◆ **Request**:
Type out the data below in its entirety, exactly as given.
-.-.-
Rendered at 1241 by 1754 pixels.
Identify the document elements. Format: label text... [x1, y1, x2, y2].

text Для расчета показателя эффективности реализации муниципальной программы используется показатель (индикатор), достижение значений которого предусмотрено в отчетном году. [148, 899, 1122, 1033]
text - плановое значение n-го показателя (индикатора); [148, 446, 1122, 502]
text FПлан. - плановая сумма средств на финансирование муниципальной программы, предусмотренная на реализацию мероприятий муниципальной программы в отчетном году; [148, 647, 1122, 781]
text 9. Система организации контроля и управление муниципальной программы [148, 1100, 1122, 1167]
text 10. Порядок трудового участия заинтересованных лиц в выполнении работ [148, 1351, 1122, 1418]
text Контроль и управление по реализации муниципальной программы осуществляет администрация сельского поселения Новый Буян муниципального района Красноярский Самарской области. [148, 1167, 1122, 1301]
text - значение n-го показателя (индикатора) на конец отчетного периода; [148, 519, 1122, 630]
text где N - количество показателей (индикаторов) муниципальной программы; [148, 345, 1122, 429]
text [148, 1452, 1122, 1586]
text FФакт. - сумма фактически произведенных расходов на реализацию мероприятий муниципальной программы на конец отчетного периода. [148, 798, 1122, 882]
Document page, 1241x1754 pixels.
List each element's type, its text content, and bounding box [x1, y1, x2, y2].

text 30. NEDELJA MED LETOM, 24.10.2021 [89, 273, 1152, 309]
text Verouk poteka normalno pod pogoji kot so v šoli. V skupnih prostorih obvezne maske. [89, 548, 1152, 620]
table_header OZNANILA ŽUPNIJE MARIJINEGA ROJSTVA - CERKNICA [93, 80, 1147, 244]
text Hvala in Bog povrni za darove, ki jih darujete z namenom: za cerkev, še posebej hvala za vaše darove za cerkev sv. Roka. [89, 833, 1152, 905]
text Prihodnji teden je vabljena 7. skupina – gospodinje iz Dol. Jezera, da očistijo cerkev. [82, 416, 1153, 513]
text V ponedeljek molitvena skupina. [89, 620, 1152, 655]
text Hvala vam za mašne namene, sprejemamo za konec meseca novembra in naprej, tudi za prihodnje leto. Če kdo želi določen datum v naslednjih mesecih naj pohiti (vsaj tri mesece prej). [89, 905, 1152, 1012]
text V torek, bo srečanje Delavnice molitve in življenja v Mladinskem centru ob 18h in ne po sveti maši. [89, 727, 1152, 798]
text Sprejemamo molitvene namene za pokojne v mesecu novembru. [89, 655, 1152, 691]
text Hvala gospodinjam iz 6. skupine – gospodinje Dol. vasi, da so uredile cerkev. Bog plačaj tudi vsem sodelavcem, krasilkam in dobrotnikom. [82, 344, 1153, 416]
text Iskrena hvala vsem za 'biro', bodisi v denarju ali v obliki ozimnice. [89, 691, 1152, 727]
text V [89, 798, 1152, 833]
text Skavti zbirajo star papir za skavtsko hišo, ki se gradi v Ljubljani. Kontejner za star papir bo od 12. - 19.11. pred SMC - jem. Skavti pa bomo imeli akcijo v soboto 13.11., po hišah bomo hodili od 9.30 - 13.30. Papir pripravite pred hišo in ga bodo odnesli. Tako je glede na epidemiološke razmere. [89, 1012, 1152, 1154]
-.-.-
◆ **Answer to the exercise**:
Rendered at 1241 by 1754 pixels.
Identify the document elements. Format: label text... [x1, y1, x2, y2].

text Для расчета показателя эффективности реализации муниципальной программы используется показатель (индикатор), достижение значений которого предусмотрено в отчетном году. [148, 899, 1122, 1033]
text - плановое значение n-го показателя (индикатора); [148, 446, 1122, 502]
text FПлан. - плановая сумма средств на финансирование муниципальной программы, предусмотренная на реализацию мероприятий муниципальной программы в отчетном году; [148, 647, 1122, 781]
text 9. Система организации контроля и управление муниципальной программы [148, 1100, 1122, 1167]
text 10. Порядок трудового участия заинтересованных лиц в выполнении работ [148, 1351, 1122, 1418]
text Контроль и управление по реализации муниципальной программы осуществляет администрация сельского поселения Новый Буян муниципального района Красноярский Самарской области. [148, 1167, 1122, 1301]
text - значение n-го показателя (индикатора) на конец отчетного периода; [148, 519, 1122, 630]
text где N - количество показателей (индикаторов) муниципальной программы; [148, 345, 1122, 429]
text [148, 1452, 1122, 1586]
text FФакт. - сумма фактически произведенных расходов на реализацию мероприятий муниципальной программы на конец отчетного периода. [148, 798, 1122, 882]
Document page, 1241x1754 pixels.
List each element's type, its text content, and bounding box [x1, y1, x2, y2].

text 30. NEDELJA MED LETOM, 24.10.2021 [89, 273, 1152, 309]
text Verouk poteka normalno pod pogoji kot so v šoli. V skupnih prostorih obvezne maske. [89, 548, 1152, 620]
table_header OZNANILA ŽUPNIJE MARIJINEGA ROJSTVA - CERKNICA [93, 80, 1147, 244]
text Hvala in Bog povrni za darove, ki jih darujete z namenom: za cerkev, še posebej hvala za vaše darove za cerkev sv. Roka. [89, 833, 1152, 905]
text Prihodnji teden je vabljena 7. skupina – gospodinje iz Dol. Jezera, da očistijo cerkev. [82, 416, 1153, 513]
text V ponedeljek molitvena skupina. [89, 620, 1152, 655]
text Hvala vam za mašne namene, sprejemamo za konec meseca novembra in naprej, tudi za prihodnje leto. Če kdo želi določen datum v naslednjih mesecih naj pohiti (vsaj tri mesece prej). [89, 905, 1152, 1012]
text V torek, bo srečanje Delavnice molitve in življenja v Mladinskem centru ob 18h in ne po sveti maši. [89, 727, 1152, 798]
text Sprejemamo molitvene namene za pokojne v mesecu novembru. [89, 655, 1152, 691]
text Hvala gospodinjam iz 6. skupine – gospodinje Dol. vasi, da so uredile cerkev. Bog plačaj tudi vsem sodelavcem, krasilkam in dobrotnikom. [82, 344, 1153, 416]
text Iskrena hvala vsem za 'biro', bodisi v denarju ali v obliki ozimnice. [89, 691, 1152, 727]
text V [89, 798, 1152, 833]
text Skavti zbirajo star papir za skavtsko hišo, ki se gradi v Ljubljani. Kontejner za star papir bo od 12. - 19.11. pred SMC - jem. Skavti pa bomo imeli akcijo v soboto 13.11., po hišah bomo hodili od 9.30 - 13.30. Papir pripravite pred hišo in ga bodo odnesli. Tako je glede na epidemiološke razmere. [89, 1012, 1152, 1154]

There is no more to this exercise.